El gobierno que defiende Cristina
La fantasía electoral de que Cristina Kirchner se encaminaba a una plácida jubilación como vicepresidenta quedó desmontada desde el minuto en que cerraron las urnas. Los primeros pasos del nuevo gobierno empiezan a clarificar el mito opuesto posterior: que el mando iba a ejercerlo ella y no Alberto Fernández.
La realidad resulta algo más compleja. Cristina hizo alarde de poder, tachó nombres del Gabinete, reclamó delegados de su confianza en puestos estratégicos que afectan a sus intereses, pero quiso que quedara en evidencia que la gestión nacional es responsabilidad única del Presidente. El programa inicial –impuestazo con fines redistributivos, revisión del modelo jubilatorio, señales para mostrar capacidad de pago a los acreedores– es una pieza pura de Alberto Fernández y su equipo, elaborada en un frenesí de ajustes y reescrituras una vez asumidos.
Cristina muestra una distante prudencia. No habla en público de las medidas. Y hasta pidió que no se acondicione el despacho de la Casa Rosada reservado para los vicepresidentes. "Es el gobierno de Alberto", señala un dirigente del Instituto Patria. Resulta paradójico, pero ella no alardea de influencia en el rumbo elegido y, en cambio, en el entorno presidencial destacan la idea de que el kirchnerismo duro está encolumnado con Fernández.
De a poco empieza a trazarse el tablero en el que se moverá el oficialismo. Alberto necesita de todo el peronismo, moderados y extremos, obligado a un equilibrio permanente. Al menos mientras esté atrapado por la tormenta económica. Cristina juega con otras reglas: es quien sostiene con su apoyo al Presidente, pero no se siente obligada a abandonar su trinchera ni rifar capital político en la suerte de un gobierno que no preside.
Su verdadero refugio es la provincia de Buenos Aires, el territorio que le encomendó a su discípulo dilecto, Axel Kicillof. Allí sí participó activamente en el reparto de ministerios y en el entramado de la Legislatura, ese submundo oscuro de la política argentina.
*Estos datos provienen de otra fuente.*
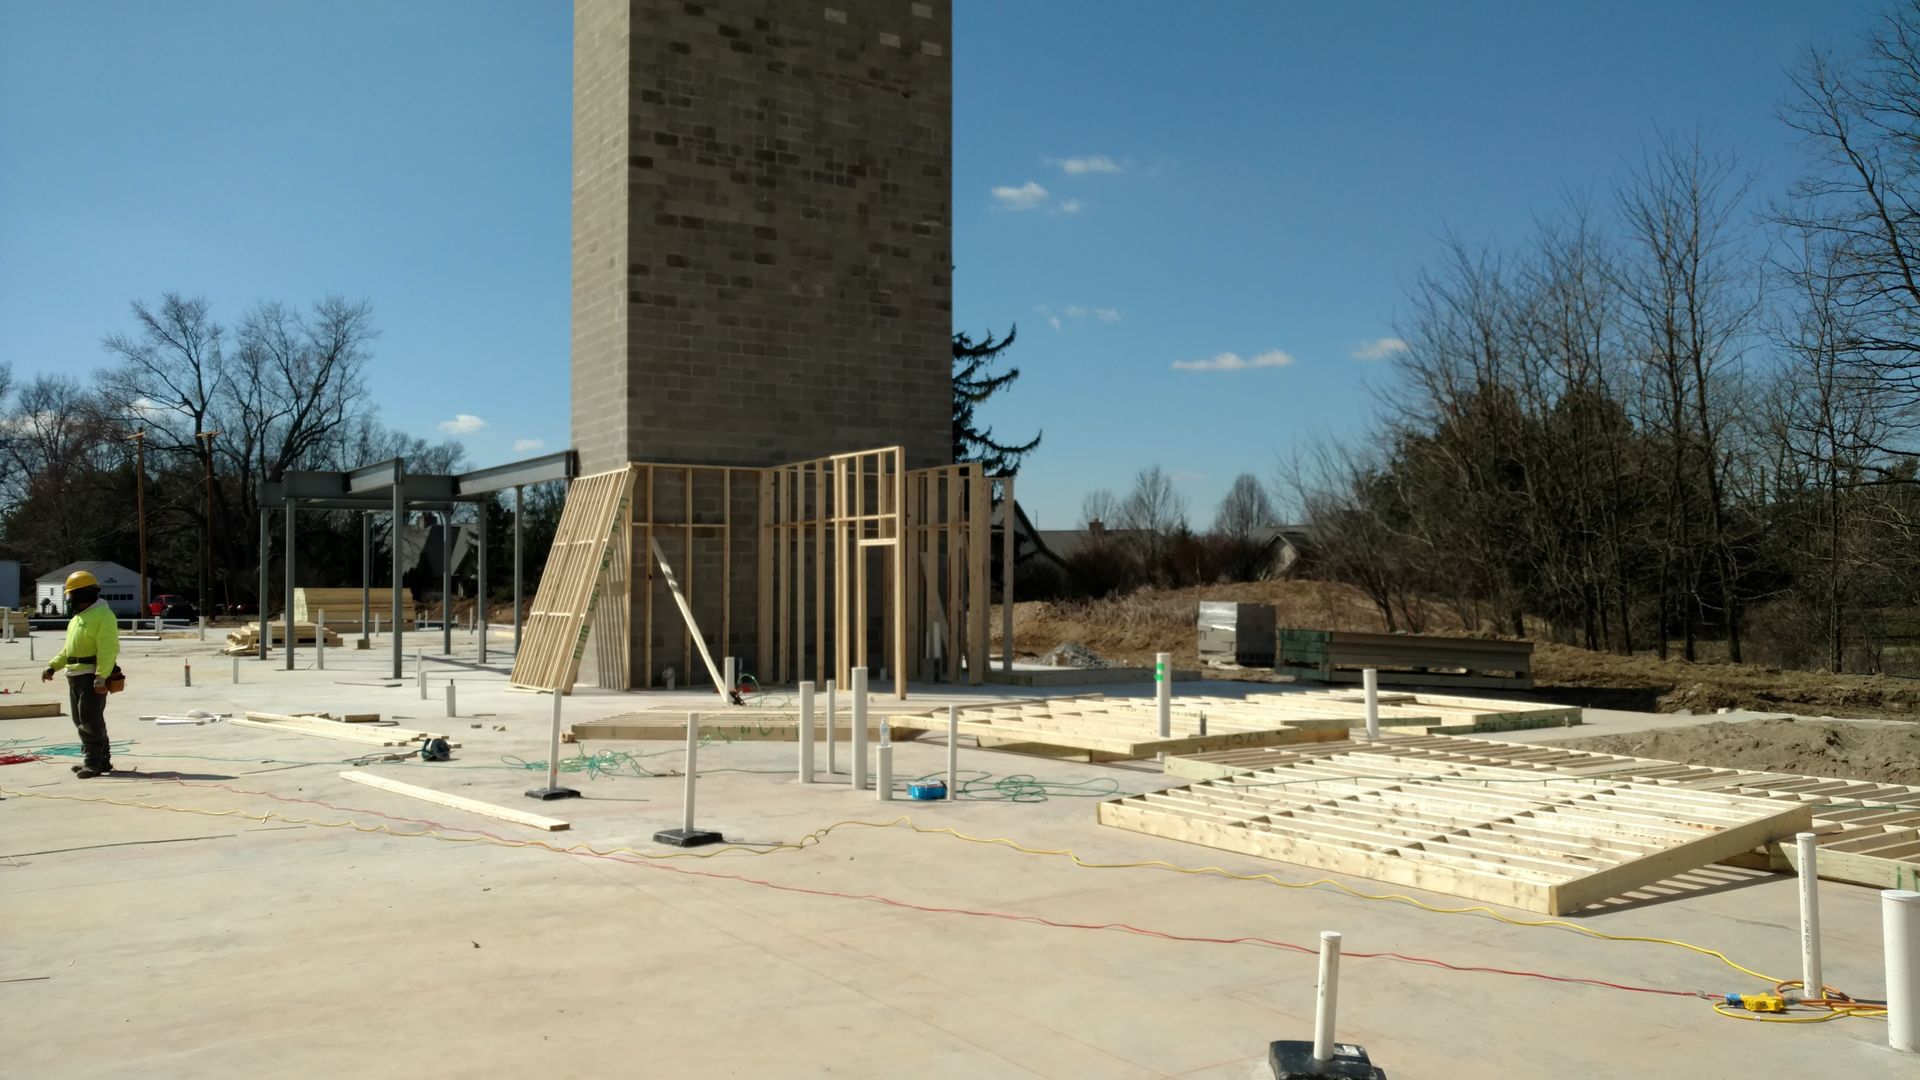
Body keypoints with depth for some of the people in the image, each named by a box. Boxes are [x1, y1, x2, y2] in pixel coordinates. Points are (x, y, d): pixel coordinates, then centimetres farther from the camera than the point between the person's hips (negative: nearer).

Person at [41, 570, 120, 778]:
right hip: (75, 675, 10)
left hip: (92, 677, -10)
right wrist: (52, 666, 16)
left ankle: (94, 763, -6)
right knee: (81, 720, 13)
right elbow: (68, 648, 26)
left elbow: (108, 650, -22)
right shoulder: (78, 617, 19)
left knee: (91, 721, -10)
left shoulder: (103, 616, -14)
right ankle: (102, 761, 20)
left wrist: (101, 677, -28)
Desde el primer día decidió recorrer el conurbano con un discurso combativo e ideológico, ajena a la brisa antigrieta que ensayó el Presidente.
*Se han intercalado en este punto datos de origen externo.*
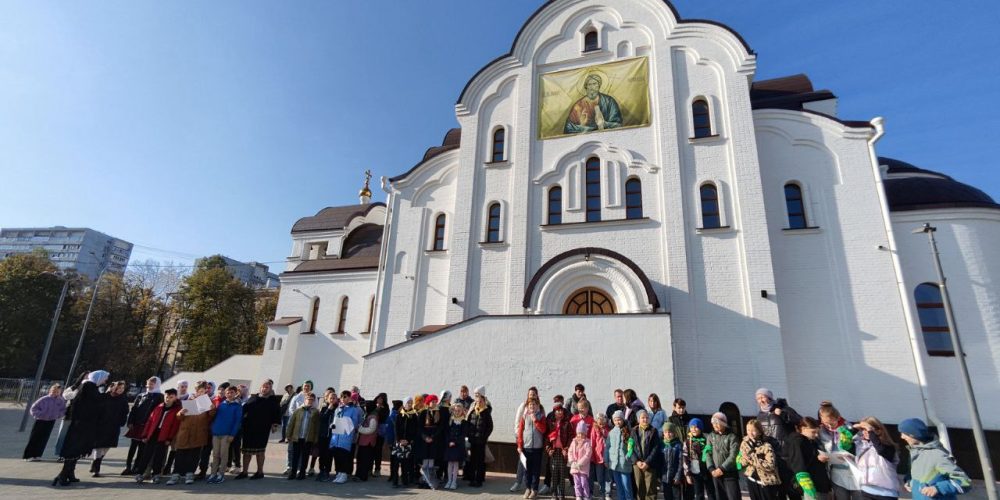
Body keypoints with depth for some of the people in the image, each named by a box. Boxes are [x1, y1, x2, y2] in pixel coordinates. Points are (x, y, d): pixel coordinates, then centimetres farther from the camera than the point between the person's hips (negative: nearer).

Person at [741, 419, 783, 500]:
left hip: (767, 482, -5)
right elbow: (741, 462, 3)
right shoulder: (744, 443, -3)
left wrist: (752, 459, -29)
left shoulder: (766, 445, -19)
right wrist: (745, 459, -19)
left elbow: (771, 465, -26)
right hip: (752, 480, 5)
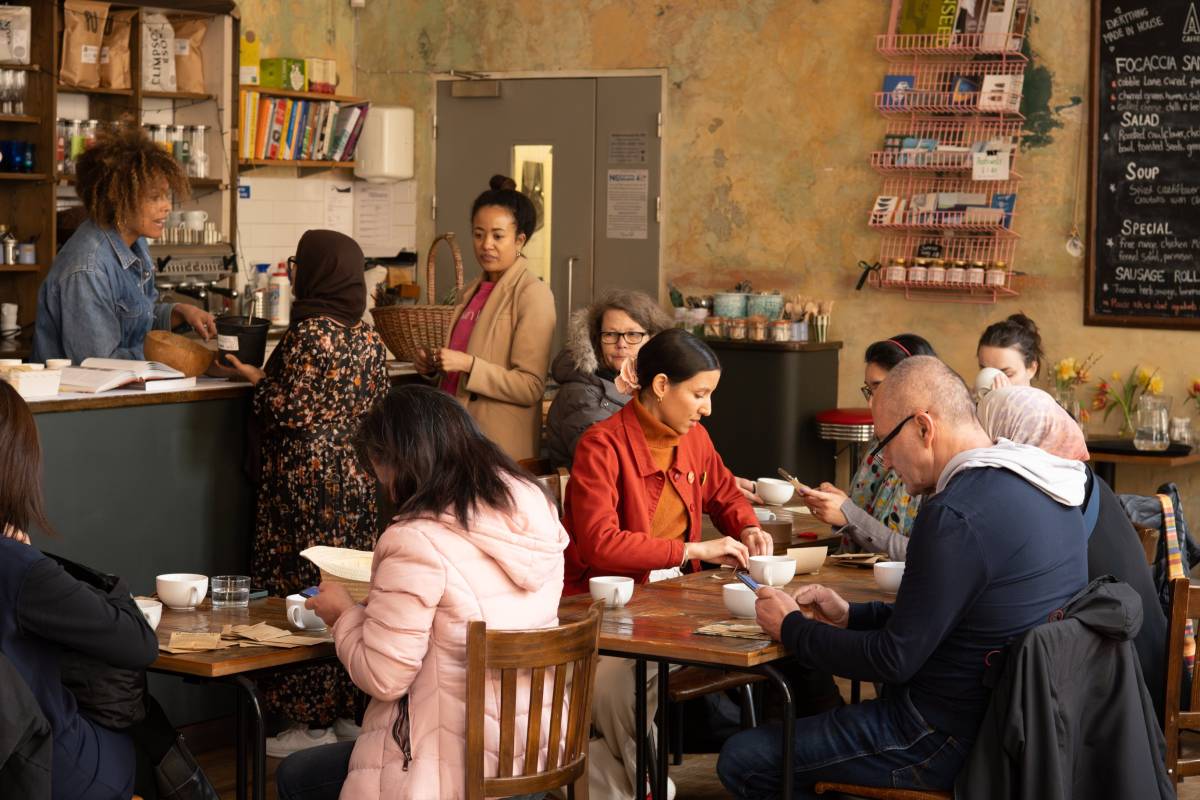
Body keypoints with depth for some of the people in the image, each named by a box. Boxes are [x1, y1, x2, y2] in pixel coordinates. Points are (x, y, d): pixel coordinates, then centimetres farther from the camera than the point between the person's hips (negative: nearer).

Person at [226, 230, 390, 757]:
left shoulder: (308, 334, -15)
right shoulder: (368, 339, 8)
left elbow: (290, 412, -17)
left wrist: (257, 380, 0)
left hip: (308, 480, -8)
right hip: (358, 478, 8)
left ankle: (312, 721, 1)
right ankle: (350, 710, 18)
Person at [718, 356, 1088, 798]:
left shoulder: (955, 515, -25)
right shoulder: (1038, 486, 6)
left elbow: (893, 660, -20)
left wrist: (791, 627, -6)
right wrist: (852, 615, 12)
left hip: (953, 737, -10)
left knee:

En sus palabras se esboza un conflicto que tarde o temprano impactará en el sistema político: la disputa por el reparto de fondos entre jurisdicciones. Cristina salió a decirles a sus simpatizantes del conurbano que están injustamente discriminados. Que "chapotean en el barro" mientras en la ciudad de Buenos Aires hacen autopistas y se iluminan hasta los helechos.
Puede parecer una advertencia para Horacio Rodríguez Larreta, el jefe de gobierno porteño. Una forma anticipada de torear a quien se vislumbra como posible candidato opositor a la presidencia en 2023 y de sembrar dudas muy serias sobre la vocación de diálogo del nuevo oficialismo.
Pero el mensaje resuena también en la Casa Rosada. Ella actúa como la abogada de Kicillof y de los intendentes leales del conurbano en el reclamo del auxilio financiero que necesitan del Estado nacional para enfrentar la situación precaria de las arcas provinciales. La demanda de Buenos Aires –con sus necesidades infinitas– alerta a los demás gobernadores peronistas, que se ilusionaron durante la campaña con las promesas de cohabitación en el poder que les hizo Fernández.
La presión de Cristina en favor de Kicillof, ¿es simplemente una gestión para garantizar la viabilidad política de su principal bastión electoral? ¿O esconde la intención de construir un sucesor que encaje verdaderamente en el molde doctrinario de la vicepresidenta?
El Frente de Todos requirió un esfuerzo político importante de gente –los gobernadores, Sergio Massa– que había ejercitado ya la desconexión emocional del kirchnerismo. Volvieron a entrar porque lo consideraron un precio aceptable. A Cristina le atribuían un papel instrumental para conquistar el poder. El tiempo los despertó. Todavía es muy pronto para peleas, pero a muchos peronistas los tortura una incógnita incómoda: quién será instrumento de quién.